PROMPT - Rewrite the records below with every "chart" replaced by "graph" and everything else unchanged. Leave out the pictures.

DATA TO PROCESS -
━━━━━━━━━━━━━━━━
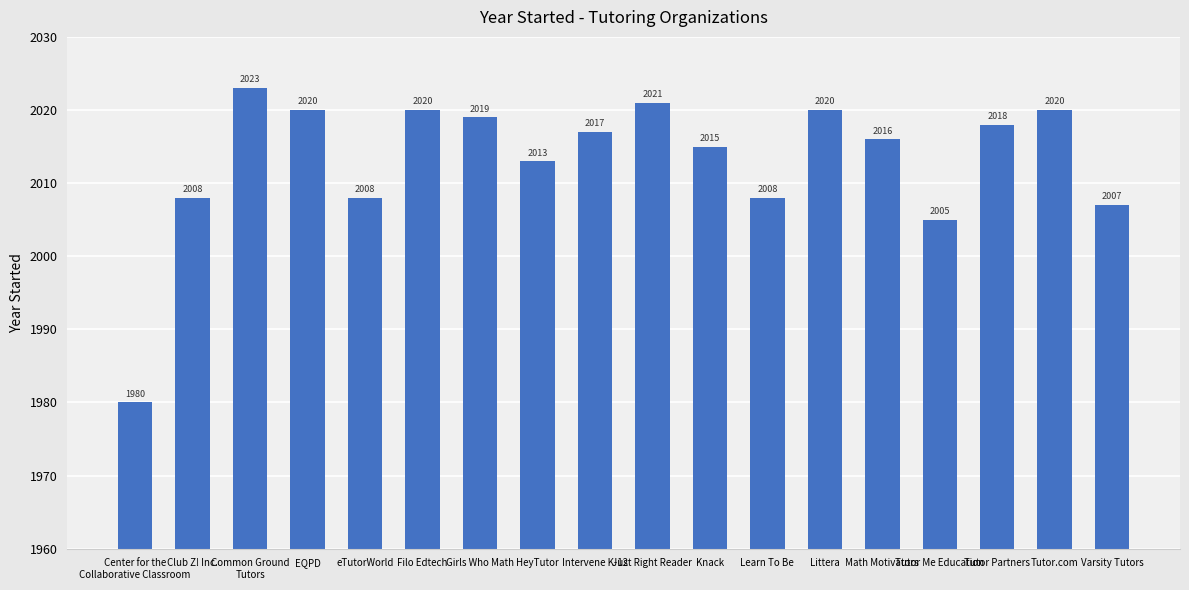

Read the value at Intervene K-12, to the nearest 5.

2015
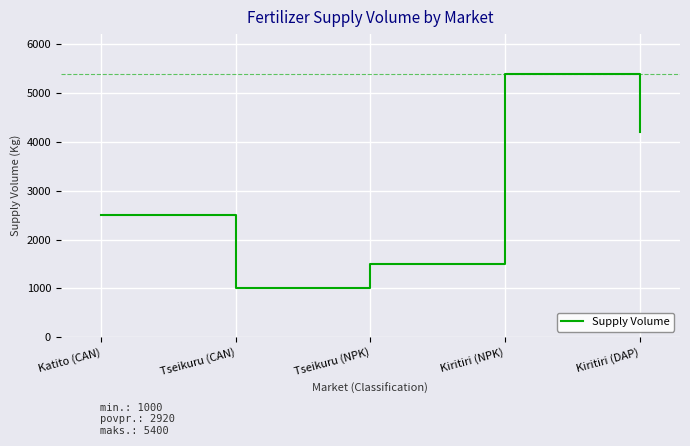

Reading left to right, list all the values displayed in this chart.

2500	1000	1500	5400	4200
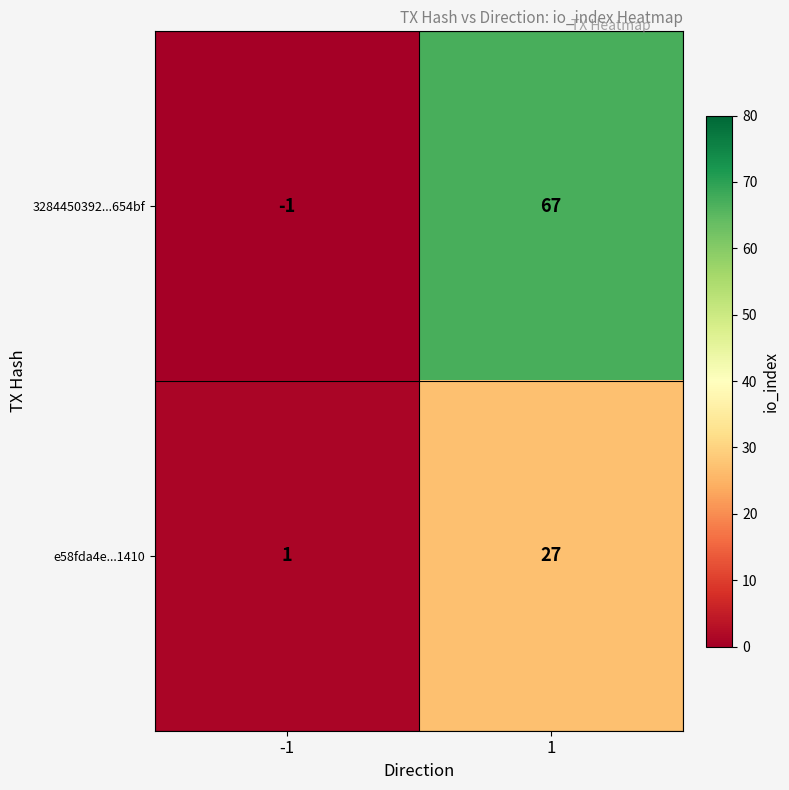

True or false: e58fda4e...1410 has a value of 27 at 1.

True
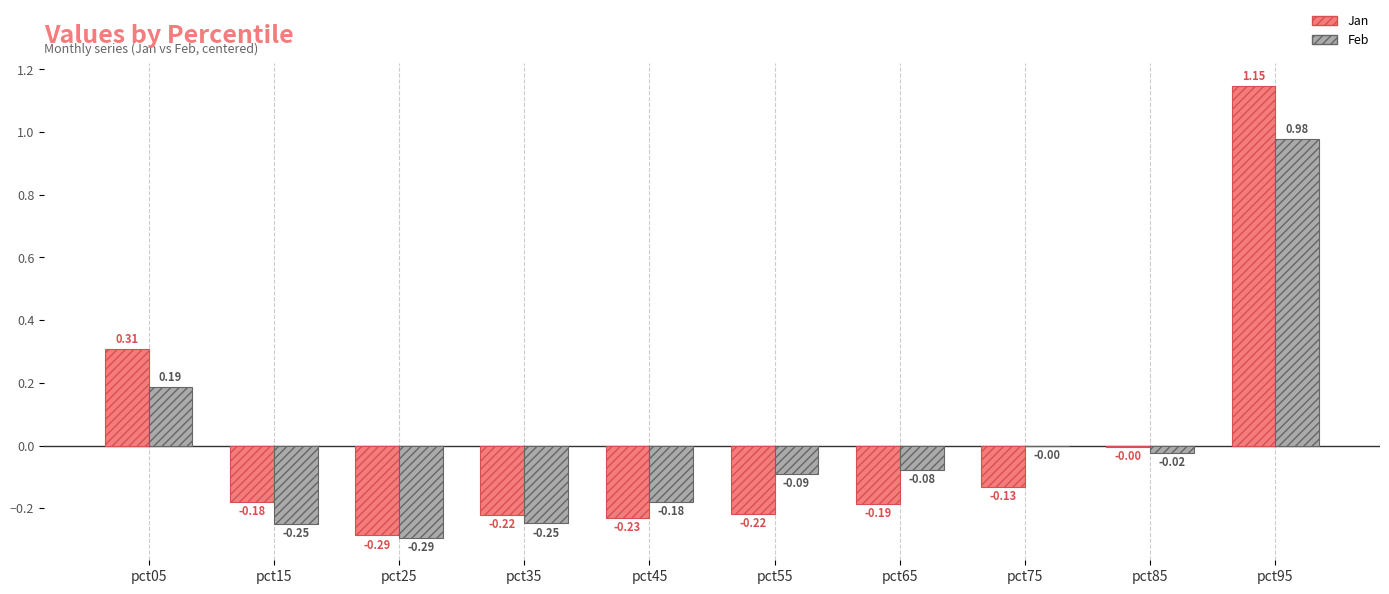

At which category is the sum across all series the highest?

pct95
━━━━━━━━━━━━━━━━
RESPONSE AREA -
Read the value at Intervene K-12, to the nearest 5.

2015

Reading left to right, list all the values displayed in this graph.

2500	1000	1500	5400	4200

True or false: e58fda4e...1410 has a value of 27 at 1.

True

At which category is the sum across all series the highest?

pct95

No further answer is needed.